Note: Older versions of Android experience scheduling problems more frequently that are not application glitches. Continuous improvements have been made in this area, so consider more debug thread scheduling issues on recent operating system versions, where the scheduled thread is more likely to be an application error.

UI threads or RenderThreads are not expected to run when there is a part of the framework. For example, the UI thread blocks while the RenderThread’s syncFrameState is running and the bitmap is being uploaded — this is because the RenderThread can safely copy the data used by the UI thread. As another example, RenderThread can be blocked when using IPC: fetching buffers at the beginning of a frame, querying information from them, or passing buffers back to the synthesizer via eglSwapBuffers.

There are often long pauses in the execution of your application, which are made possible by the interprocess communication (IPC) mechanism on Android. In recent versions of Android, this is one of the most common reasons UI threads stop running. In general, fixes are made to avoid calling functions to binder; If this is unavoidable, you should cache the value or move the work to the background thread. As the code base gets bigger, it’s easy to accidentally add a binder call by calling low-level methods if you’re not careful, but it’s also easy to use tracing to find and fix them.

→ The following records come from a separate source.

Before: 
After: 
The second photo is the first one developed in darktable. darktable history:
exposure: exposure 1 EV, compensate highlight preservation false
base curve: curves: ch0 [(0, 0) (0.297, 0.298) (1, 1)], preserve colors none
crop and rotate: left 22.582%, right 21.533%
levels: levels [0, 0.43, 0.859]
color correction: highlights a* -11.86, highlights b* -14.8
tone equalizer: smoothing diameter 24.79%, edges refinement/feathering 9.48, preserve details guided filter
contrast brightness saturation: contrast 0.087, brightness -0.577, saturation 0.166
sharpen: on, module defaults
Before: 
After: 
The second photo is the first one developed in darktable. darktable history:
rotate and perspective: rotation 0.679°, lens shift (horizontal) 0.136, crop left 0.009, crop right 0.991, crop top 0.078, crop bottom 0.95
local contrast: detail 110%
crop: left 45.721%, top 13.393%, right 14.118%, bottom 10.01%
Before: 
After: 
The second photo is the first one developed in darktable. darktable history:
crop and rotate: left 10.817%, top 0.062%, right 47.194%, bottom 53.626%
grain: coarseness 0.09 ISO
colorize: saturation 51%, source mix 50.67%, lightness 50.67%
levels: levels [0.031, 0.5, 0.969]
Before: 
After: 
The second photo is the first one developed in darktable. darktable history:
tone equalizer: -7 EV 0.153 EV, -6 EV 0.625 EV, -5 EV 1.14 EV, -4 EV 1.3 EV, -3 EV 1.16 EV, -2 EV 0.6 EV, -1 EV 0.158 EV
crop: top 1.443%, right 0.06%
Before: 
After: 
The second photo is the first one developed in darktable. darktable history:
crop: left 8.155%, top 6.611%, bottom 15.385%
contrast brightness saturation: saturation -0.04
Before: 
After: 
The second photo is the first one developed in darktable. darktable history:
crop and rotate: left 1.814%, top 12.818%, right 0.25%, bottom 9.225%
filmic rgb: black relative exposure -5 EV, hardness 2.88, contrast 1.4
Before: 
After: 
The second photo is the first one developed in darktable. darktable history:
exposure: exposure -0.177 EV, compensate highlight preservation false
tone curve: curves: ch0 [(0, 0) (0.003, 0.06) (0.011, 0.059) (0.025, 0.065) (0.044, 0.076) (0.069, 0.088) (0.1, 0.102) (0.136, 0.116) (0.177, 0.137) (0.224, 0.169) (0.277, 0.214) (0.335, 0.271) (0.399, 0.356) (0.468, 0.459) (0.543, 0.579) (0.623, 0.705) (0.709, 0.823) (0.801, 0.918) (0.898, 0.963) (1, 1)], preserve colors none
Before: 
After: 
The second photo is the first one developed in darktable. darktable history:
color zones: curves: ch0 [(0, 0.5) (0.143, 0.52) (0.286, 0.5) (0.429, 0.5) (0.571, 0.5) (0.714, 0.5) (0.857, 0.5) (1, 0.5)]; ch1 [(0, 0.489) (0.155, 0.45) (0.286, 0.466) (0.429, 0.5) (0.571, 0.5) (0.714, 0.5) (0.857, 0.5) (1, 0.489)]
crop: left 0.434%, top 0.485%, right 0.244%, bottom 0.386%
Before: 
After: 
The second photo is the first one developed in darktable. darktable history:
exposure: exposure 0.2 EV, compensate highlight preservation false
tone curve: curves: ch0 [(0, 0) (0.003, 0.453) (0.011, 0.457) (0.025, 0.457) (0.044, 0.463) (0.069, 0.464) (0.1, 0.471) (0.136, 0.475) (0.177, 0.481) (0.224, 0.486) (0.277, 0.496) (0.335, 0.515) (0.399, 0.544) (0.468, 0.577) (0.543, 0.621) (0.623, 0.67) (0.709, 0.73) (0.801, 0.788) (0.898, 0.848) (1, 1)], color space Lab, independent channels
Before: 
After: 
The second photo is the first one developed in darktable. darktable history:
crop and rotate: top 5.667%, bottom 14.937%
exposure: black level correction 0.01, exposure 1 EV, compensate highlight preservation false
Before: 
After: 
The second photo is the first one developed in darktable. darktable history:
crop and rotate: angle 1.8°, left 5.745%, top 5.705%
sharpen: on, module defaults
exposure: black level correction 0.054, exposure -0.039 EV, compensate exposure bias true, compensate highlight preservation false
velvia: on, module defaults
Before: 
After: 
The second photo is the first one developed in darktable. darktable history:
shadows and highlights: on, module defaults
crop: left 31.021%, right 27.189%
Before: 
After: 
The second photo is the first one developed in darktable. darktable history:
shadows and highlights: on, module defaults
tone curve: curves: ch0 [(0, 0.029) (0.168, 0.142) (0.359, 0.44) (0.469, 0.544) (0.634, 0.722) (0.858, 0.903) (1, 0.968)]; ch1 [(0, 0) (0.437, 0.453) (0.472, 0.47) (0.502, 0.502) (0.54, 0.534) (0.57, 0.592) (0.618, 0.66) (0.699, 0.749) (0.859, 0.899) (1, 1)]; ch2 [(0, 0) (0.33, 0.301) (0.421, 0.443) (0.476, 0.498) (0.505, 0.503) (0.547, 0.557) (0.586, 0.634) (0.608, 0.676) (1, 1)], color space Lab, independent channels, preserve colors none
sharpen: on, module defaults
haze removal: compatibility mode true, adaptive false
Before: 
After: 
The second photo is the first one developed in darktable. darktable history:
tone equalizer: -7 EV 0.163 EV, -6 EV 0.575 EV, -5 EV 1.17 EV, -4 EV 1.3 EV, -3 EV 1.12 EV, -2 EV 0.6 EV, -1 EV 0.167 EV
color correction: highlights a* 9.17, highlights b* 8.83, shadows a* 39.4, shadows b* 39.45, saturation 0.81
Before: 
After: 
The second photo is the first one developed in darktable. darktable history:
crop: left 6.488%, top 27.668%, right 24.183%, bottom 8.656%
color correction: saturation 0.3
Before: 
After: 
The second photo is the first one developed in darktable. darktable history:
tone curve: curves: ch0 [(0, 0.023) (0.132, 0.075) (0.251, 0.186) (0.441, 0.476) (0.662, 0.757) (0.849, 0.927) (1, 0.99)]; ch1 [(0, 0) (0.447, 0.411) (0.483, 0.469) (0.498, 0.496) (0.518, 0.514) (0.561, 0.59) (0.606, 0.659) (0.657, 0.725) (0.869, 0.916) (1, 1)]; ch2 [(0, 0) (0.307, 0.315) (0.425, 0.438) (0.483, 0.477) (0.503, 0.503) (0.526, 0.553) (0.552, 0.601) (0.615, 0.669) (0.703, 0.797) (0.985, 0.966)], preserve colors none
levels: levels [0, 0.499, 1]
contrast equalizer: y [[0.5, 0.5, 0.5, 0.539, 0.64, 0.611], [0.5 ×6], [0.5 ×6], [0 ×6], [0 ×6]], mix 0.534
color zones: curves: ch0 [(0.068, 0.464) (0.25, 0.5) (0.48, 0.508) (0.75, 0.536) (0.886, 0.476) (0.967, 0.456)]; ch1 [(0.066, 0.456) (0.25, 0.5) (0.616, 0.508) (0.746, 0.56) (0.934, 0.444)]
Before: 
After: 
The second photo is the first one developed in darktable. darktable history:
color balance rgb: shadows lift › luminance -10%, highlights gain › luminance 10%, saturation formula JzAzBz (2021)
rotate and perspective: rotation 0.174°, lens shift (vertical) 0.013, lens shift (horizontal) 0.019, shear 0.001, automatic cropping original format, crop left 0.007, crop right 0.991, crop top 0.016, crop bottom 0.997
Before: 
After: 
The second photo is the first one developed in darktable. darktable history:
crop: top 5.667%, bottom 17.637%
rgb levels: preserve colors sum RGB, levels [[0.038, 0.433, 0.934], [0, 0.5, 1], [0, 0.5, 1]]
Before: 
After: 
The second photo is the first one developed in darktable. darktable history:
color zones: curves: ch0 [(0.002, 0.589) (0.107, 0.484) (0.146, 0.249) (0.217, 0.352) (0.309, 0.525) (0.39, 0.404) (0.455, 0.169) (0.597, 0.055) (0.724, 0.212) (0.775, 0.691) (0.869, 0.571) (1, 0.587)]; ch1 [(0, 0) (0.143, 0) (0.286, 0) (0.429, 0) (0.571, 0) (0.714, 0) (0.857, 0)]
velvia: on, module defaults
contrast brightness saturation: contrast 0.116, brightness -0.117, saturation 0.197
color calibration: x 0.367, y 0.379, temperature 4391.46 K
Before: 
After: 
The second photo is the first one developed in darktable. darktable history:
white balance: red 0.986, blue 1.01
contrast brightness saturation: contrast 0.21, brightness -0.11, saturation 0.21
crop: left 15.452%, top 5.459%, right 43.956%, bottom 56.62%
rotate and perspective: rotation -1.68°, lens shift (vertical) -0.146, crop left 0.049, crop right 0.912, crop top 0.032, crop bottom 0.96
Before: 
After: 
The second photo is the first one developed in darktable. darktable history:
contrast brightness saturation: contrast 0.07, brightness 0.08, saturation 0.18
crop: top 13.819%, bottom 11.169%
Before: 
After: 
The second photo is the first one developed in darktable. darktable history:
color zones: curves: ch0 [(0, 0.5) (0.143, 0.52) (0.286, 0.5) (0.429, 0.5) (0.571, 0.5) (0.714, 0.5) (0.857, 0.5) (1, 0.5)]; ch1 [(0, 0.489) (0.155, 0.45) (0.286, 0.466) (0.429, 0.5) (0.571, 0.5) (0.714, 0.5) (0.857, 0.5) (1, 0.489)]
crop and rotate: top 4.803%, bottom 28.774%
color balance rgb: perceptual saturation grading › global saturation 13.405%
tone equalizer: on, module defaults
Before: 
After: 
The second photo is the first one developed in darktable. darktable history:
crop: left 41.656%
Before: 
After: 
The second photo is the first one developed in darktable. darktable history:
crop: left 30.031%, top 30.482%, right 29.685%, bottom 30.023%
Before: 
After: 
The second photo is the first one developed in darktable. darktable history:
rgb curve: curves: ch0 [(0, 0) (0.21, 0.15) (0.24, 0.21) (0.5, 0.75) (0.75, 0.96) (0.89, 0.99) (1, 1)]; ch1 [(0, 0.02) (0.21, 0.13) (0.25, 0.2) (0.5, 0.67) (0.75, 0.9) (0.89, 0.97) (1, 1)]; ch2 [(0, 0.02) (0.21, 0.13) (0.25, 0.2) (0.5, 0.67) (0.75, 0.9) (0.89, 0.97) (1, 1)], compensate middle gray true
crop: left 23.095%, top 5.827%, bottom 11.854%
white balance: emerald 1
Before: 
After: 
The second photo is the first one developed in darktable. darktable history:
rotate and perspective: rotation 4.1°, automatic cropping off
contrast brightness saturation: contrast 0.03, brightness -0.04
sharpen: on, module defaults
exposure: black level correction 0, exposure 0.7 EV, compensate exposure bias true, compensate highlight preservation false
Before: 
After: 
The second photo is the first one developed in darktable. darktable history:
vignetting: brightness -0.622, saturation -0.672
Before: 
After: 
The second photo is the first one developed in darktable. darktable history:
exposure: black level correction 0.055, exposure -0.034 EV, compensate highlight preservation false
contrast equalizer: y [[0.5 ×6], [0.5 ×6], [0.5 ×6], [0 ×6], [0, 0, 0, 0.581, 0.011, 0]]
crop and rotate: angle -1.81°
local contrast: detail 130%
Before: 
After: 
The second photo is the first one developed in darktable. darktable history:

If you have a bound transaction, you can use the following ADB command to capture its call stack:

Sometimes harmless surface calls like getRefreshRate () can trigger bound transactions and cause serious problems when called frequently. Regular tracking can help you find and resolve these issues quickly.

If you don’t see the binding Activity but still don’t see your UI thread running, make sure you’re not waiting for a lock or other action from another thread. In general, UI threads should not wait for results from other threads – other threads should post messages to them.

Object allocation and garbage collection

Object allocation and garbage collection (GC) has been an issue since ART was introduced by default in Android 5.0, but it’s still possible to lighten your threading load with this extra work. It’s good practice to allocate for rare events that don’t happen more than once per second (such as a user clicking a button), but remember that each allocation costs something. If it is in a tight loop of frequent calls, consider avoiding allocation to lighten the load on the GC.

Systrace will tell you how often GC is running, and the Android Memory Profiler will show you where your allocations are coming from. If you can avoid allocation, especially in tight loops, you should have no problem.

On the latest versions of Android, GC usually runs on a background thread called HeapTaskDaemon. Note that large allocations can mean more CPU resources being spent on GC.

At this point, this has ended, if there is wrong place, welcome your suggestion and correction. Meanwhile, I look forward to your attention. Thank you for reading. Thank you!